• _Problem details_:
Copy the material below word for word, leaving out the pictures.

"""

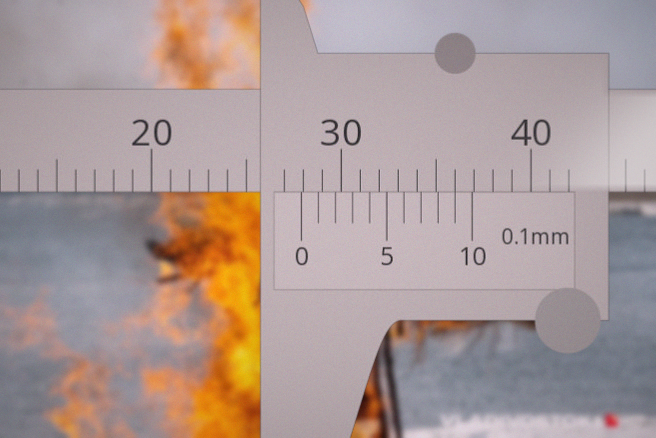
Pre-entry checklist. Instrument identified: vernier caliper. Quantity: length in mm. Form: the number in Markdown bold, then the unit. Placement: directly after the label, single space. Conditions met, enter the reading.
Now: **27.9** mm
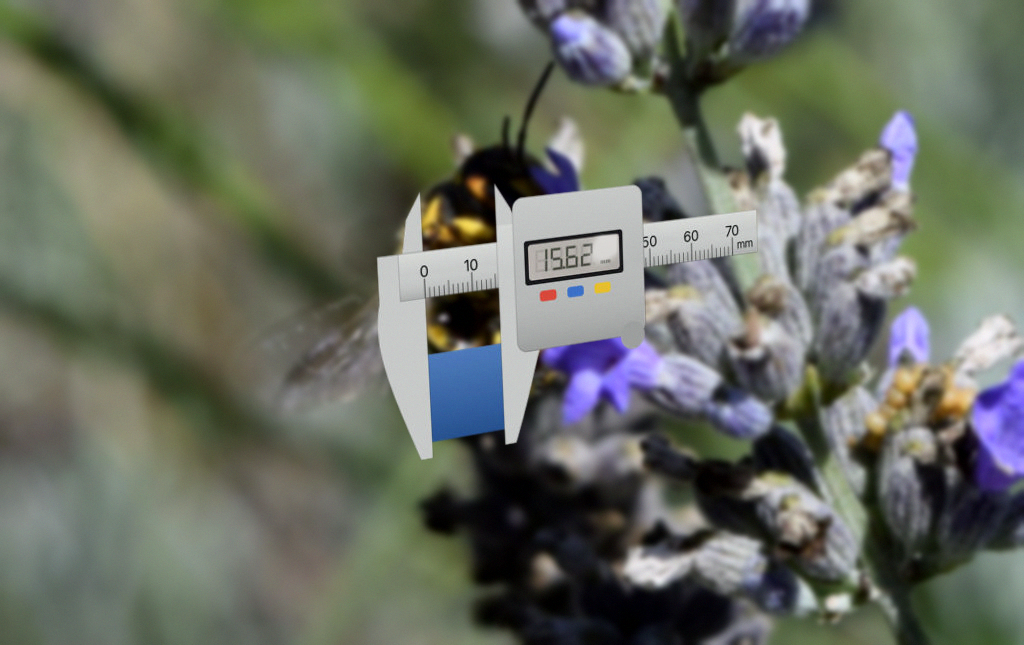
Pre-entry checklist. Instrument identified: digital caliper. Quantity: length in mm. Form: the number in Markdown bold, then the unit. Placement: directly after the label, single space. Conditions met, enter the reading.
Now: **15.62** mm
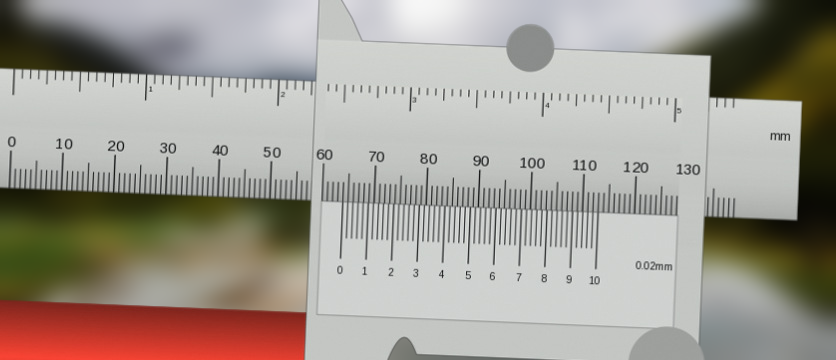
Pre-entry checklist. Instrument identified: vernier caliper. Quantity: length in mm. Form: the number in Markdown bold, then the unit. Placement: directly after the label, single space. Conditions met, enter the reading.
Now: **64.0** mm
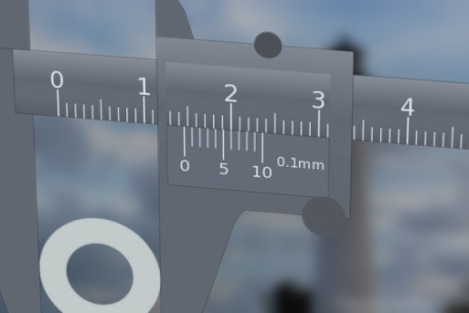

"""

• _Solution below_:
Pre-entry checklist. Instrument identified: vernier caliper. Quantity: length in mm. Form: the number in Markdown bold, then the unit. Placement: directly after the label, single space. Conditions met, enter the reading.
Now: **27.9** mm
Pre-entry checklist. Instrument identified: digital caliper. Quantity: length in mm. Form: the number in Markdown bold, then the unit. Placement: directly after the label, single space. Conditions met, enter the reading.
Now: **15.62** mm
Pre-entry checklist. Instrument identified: vernier caliper. Quantity: length in mm. Form: the number in Markdown bold, then the unit. Placement: directly after the label, single space. Conditions met, enter the reading.
Now: **64.0** mm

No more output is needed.